Swap "camera's frame" for "camera's coordinate frame" throughout the lines of every record below, changing nothing else. Leave the pictures out of your answer.

─── RAW DATA

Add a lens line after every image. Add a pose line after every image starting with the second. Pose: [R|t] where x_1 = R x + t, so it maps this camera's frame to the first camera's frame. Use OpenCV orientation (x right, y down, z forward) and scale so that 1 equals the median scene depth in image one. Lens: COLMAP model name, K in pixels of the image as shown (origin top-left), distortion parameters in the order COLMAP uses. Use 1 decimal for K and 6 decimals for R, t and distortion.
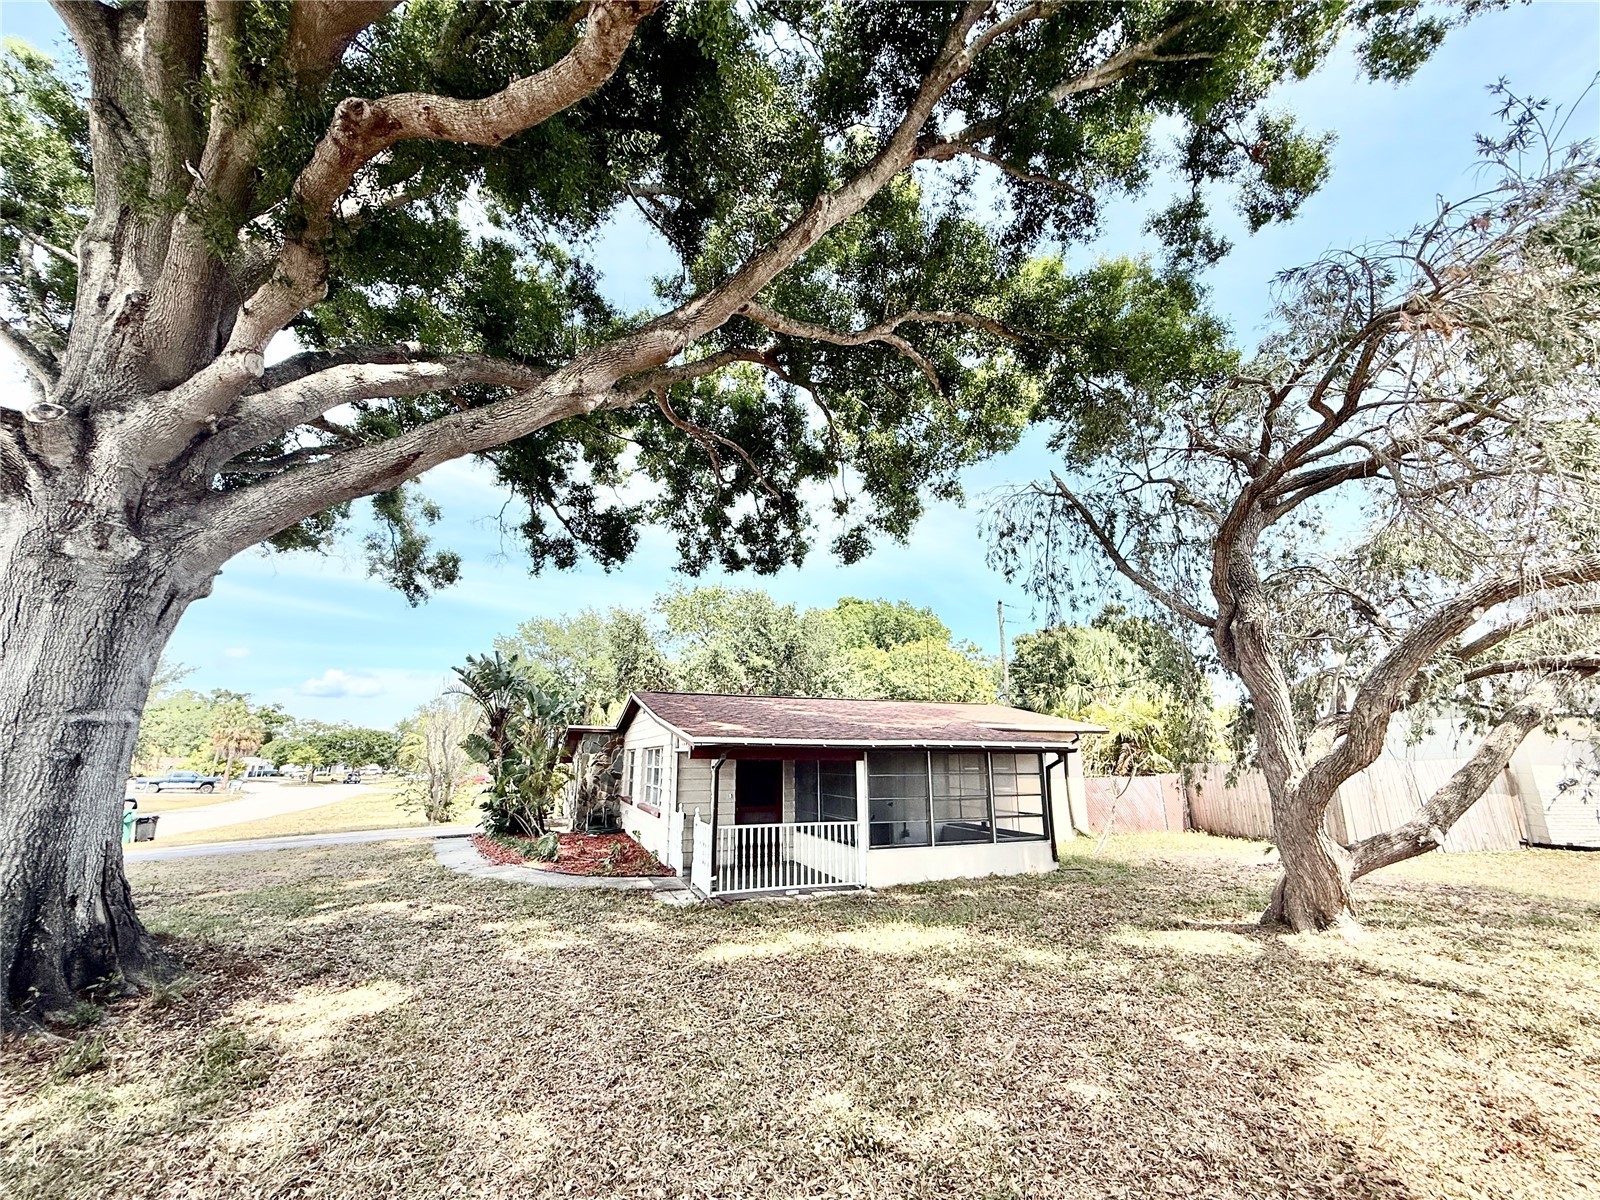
lens RADIAL K [[638.0, 0, 795.9], [0, 638.0, 600.2], [0, 0, 1]] dist [-0.000715, 0.000183]
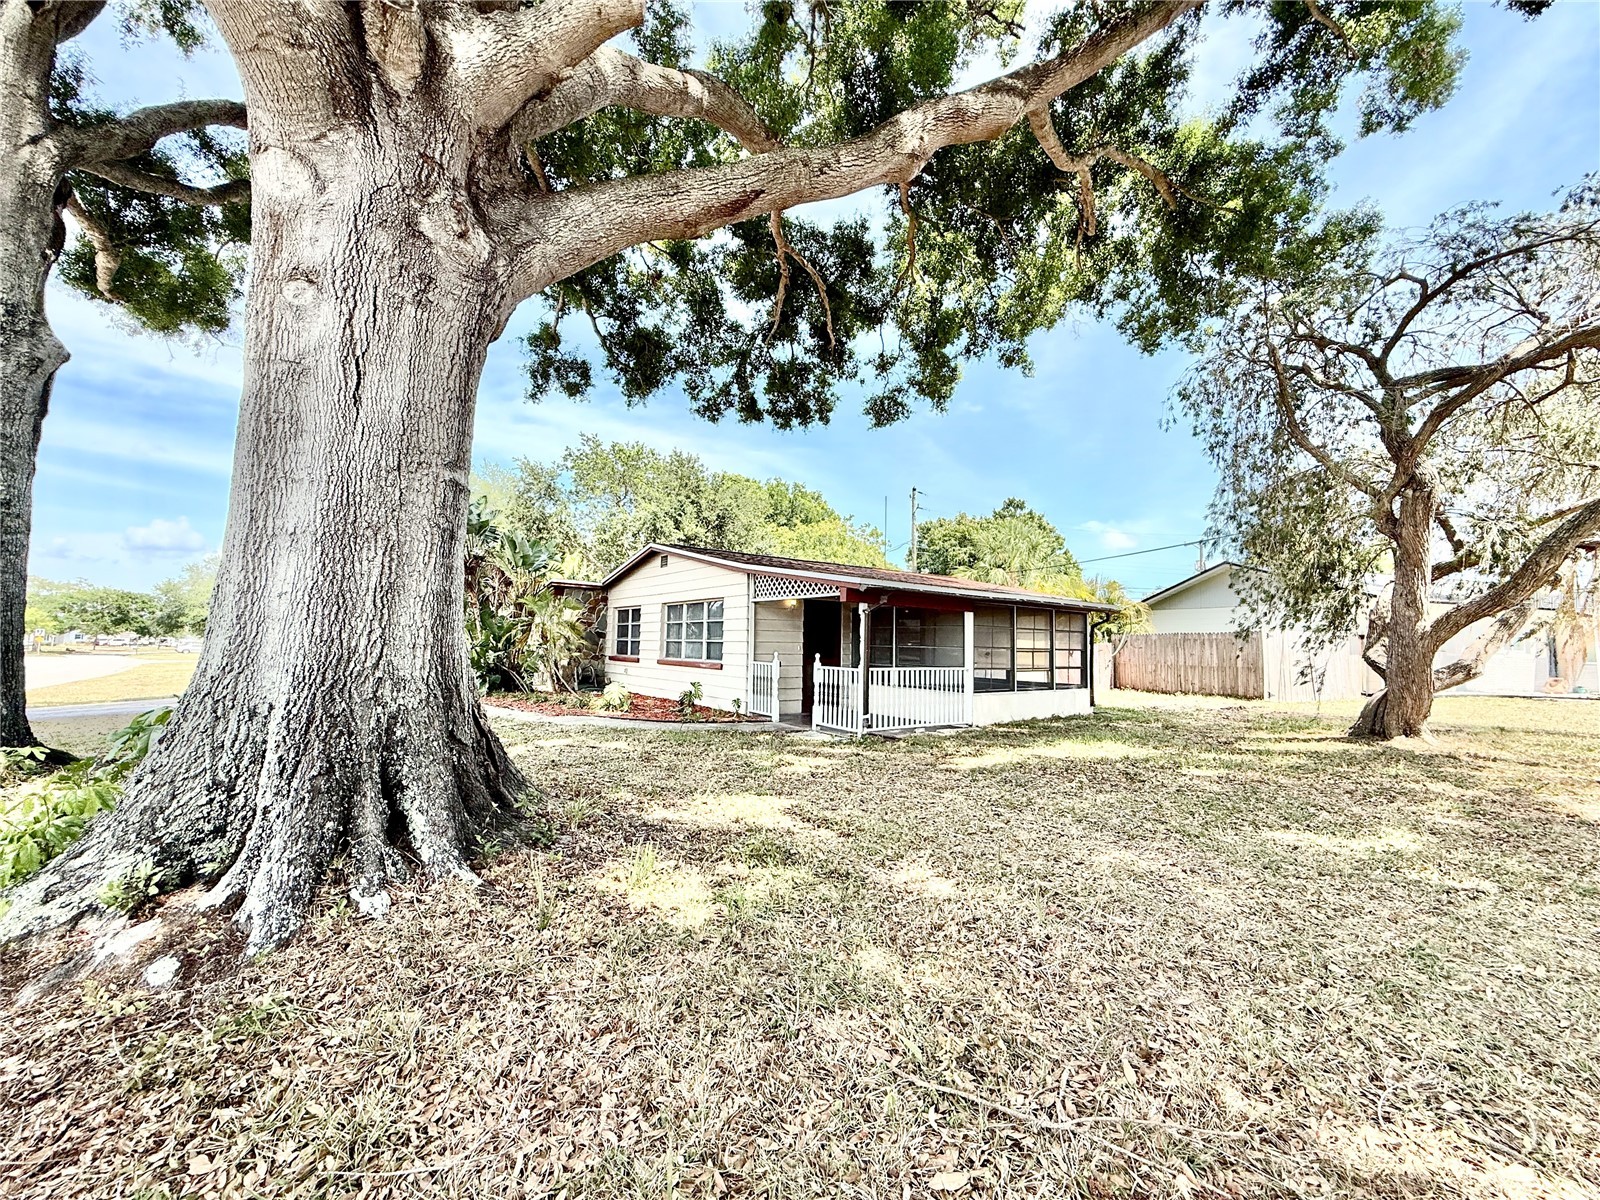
lens RADIAL K [[638.0, 0, 795.9], [0, 638.0, 600.2], [0, 0, 1]] dist [-0.000715, 0.000183]
pose [[0.965764, 0.036610, 0.256826, -0.272147], [-0.081659, 0.982568, 0.167008, 0.050191], [-0.246235, -0.182263, 0.951918, 0.049865]]
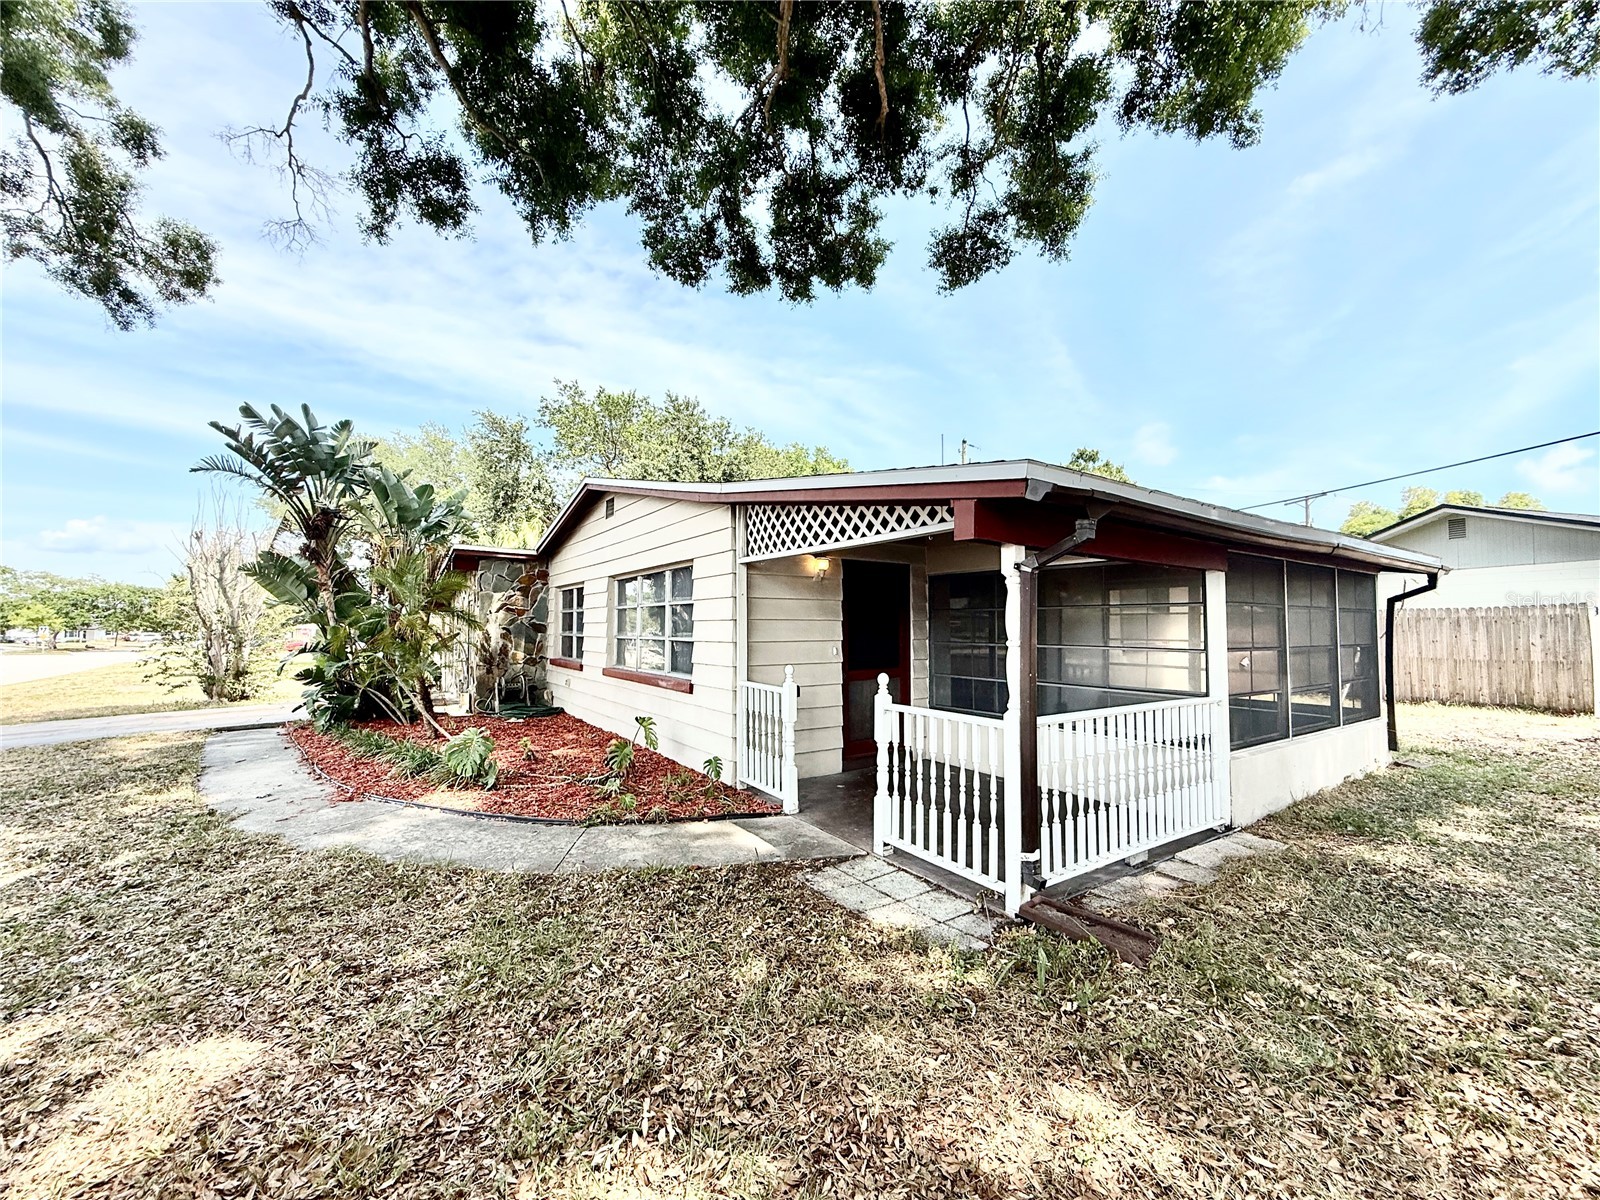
lens RADIAL K [[638.0, 0, 795.9], [0, 638.0, 600.2], [0, 0, 1]] dist [-0.000715, 0.000183]
pose [[0.976342, 0.011505, 0.215925, -0.185661], [-0.054854, 0.979096, 0.195860, 0.121469], [-0.209158, -0.203071, 0.956564, 0.378724]]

──────

> _SOLUTION TO THIS PROBLEM_
Add a lens line after every image. Add a pose line after every image starting with the second. Pose: [R|t] where x_1 = R x + t, so it maps this camera's coordinate frame to the first camera's coordinate frame. Use OpenCV orientation (x right, y down, z forward) and scale so that 1 equals the median scene depth in image one. Lens: COLMAP model name, K in pixels of the image as shown (origin top-left), distortion parameters in the order COLMAP uses. Use 1 decimal for K and 6 decimals for R, t and distortion.
lens RADIAL K [[638.0, 0, 795.9], [0, 638.0, 600.2], [0, 0, 1]] dist [-0.000715, 0.000183]
lens RADIAL K [[638.0, 0, 795.9], [0, 638.0, 600.2], [0, 0, 1]] dist [-0.000715, 0.000183]
pose [[0.965764, 0.036610, 0.256826, -0.272147], [-0.081659, 0.982568, 0.167008, 0.050191], [-0.246235, -0.182263, 0.951918, 0.049865]]
lens RADIAL K [[638.0, 0, 795.9], [0, 638.0, 600.2], [0, 0, 1]] dist [-0.000715, 0.000183]
pose [[0.976342, 0.011505, 0.215925, -0.185661], [-0.054854, 0.979096, 0.195860, 0.121469], [-0.209158, -0.203071, 0.956564, 0.378724]]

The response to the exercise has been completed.